REQUEST: From the entries below, report how many lines contain the string "CornerRadius". Give only that number.
BEGIN INPUT
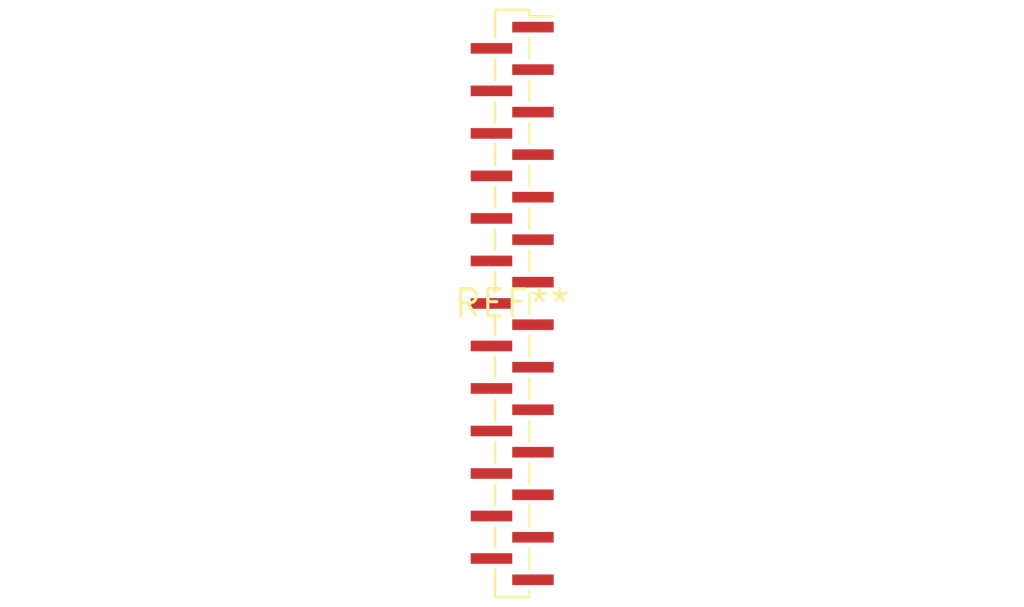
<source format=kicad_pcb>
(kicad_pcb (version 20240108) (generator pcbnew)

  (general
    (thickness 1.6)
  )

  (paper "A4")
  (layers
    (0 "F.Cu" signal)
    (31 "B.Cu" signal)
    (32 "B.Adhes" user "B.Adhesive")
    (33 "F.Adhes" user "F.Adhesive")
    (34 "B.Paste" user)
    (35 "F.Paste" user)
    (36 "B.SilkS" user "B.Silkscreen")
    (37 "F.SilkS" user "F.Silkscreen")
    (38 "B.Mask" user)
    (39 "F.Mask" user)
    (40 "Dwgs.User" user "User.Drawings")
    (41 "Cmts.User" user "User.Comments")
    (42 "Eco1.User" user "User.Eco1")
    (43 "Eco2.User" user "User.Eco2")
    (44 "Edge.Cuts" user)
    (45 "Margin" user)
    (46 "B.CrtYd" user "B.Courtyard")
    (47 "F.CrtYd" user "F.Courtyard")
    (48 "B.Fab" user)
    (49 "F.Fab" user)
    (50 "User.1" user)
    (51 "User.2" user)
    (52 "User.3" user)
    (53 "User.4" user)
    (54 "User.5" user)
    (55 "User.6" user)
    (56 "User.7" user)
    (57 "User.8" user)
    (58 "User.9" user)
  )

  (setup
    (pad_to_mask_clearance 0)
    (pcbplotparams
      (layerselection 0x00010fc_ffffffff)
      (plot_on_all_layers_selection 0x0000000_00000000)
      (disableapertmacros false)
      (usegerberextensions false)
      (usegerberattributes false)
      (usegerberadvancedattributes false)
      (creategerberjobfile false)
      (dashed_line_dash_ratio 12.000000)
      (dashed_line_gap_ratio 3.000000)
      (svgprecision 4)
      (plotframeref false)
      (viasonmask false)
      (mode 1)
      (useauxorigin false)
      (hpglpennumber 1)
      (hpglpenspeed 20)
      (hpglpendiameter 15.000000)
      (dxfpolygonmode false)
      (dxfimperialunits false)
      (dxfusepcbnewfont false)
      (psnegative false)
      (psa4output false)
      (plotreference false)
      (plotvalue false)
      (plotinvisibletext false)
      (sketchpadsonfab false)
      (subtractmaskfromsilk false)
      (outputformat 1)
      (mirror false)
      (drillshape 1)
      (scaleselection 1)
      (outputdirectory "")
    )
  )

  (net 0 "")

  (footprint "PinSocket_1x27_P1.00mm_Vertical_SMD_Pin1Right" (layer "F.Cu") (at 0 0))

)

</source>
END INPUT
BEGIN INPUT
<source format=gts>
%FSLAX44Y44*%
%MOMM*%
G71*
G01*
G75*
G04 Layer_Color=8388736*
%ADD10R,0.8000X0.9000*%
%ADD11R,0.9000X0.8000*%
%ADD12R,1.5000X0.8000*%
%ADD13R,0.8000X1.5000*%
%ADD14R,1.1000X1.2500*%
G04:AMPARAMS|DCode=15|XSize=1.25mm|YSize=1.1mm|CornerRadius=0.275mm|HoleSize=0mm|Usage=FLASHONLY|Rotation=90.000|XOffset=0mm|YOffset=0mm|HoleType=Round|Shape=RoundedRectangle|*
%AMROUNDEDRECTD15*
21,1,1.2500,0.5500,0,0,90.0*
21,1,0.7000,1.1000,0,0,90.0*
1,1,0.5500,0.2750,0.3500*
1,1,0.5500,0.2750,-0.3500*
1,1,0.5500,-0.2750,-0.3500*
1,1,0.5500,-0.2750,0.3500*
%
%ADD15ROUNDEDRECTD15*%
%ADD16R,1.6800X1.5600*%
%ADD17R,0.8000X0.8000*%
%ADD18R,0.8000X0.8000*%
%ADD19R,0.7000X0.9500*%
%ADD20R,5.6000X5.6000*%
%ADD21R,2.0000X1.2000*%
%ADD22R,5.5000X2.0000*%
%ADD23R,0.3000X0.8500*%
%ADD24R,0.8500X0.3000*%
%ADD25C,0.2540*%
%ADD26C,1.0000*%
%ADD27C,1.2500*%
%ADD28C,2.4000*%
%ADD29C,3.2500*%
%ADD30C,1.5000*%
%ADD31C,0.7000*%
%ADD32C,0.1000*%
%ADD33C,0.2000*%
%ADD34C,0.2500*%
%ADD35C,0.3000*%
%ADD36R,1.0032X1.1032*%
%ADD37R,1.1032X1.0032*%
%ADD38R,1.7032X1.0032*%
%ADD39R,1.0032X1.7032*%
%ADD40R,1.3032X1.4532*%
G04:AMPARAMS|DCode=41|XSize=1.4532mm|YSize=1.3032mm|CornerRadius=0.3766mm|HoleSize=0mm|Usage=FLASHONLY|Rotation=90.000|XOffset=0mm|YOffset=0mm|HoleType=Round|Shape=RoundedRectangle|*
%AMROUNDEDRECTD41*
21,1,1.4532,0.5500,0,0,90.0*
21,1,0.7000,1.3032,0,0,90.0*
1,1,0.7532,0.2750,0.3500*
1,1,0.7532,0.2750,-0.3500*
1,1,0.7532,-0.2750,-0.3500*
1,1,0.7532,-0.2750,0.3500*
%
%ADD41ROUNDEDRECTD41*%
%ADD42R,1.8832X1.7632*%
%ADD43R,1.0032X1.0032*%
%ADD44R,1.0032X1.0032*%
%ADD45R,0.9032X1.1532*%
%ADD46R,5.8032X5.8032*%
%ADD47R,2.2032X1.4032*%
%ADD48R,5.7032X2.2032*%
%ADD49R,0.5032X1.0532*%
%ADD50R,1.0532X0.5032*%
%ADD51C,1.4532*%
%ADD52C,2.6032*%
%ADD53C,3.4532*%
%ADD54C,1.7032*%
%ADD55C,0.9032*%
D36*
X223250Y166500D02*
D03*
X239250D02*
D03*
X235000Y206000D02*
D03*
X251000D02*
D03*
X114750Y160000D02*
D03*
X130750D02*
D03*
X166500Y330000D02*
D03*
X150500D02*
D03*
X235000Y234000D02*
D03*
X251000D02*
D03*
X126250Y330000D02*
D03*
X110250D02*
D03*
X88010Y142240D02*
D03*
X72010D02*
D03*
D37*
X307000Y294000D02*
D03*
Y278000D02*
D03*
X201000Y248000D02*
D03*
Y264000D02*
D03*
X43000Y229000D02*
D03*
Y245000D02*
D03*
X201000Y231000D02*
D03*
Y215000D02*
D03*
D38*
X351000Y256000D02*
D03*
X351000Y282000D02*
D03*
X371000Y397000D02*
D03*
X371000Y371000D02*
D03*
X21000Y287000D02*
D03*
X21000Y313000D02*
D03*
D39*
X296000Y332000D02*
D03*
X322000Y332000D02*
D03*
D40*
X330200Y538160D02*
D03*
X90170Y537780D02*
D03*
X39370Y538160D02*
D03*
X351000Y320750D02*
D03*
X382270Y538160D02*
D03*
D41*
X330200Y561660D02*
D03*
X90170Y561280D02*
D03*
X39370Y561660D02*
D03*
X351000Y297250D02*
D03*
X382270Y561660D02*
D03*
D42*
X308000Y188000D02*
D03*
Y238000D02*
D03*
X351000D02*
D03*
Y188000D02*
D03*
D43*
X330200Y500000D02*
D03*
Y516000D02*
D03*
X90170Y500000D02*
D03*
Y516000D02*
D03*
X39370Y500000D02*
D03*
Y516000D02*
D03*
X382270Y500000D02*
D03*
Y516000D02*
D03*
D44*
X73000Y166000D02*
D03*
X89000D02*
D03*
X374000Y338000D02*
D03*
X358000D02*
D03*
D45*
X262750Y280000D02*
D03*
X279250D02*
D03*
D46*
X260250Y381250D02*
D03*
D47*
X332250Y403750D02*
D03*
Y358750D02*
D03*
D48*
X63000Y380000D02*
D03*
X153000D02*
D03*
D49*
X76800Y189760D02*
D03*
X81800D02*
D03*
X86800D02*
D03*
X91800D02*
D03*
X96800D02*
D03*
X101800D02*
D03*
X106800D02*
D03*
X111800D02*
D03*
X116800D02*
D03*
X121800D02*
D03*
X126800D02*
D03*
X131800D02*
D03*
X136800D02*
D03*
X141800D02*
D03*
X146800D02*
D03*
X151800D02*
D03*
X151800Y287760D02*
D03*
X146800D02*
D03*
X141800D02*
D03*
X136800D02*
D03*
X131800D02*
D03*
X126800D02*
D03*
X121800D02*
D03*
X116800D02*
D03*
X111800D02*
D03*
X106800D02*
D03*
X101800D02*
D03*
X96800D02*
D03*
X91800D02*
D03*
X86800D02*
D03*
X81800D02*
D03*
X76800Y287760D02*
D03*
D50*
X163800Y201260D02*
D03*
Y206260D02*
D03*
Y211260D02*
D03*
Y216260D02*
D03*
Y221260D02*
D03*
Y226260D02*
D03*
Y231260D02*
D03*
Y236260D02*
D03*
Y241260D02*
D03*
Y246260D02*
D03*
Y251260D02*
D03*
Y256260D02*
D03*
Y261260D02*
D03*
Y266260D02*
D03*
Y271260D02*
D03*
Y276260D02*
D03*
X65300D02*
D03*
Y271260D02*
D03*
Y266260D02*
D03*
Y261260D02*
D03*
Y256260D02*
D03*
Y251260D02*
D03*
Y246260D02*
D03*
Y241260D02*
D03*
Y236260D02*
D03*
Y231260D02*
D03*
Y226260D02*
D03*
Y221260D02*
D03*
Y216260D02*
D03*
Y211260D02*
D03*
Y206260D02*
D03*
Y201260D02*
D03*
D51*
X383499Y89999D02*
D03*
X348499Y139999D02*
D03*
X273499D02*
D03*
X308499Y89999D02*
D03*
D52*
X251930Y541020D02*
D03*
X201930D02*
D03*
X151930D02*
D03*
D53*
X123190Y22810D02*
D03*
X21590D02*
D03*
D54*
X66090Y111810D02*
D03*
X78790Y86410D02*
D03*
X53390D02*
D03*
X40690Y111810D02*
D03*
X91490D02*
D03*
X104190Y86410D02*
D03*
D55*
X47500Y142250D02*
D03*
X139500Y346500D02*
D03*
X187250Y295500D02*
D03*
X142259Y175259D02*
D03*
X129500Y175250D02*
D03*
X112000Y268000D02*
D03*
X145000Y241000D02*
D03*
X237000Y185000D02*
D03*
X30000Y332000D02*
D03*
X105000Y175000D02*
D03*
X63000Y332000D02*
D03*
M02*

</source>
END INPUT
EXERCISE OUTPUT: 2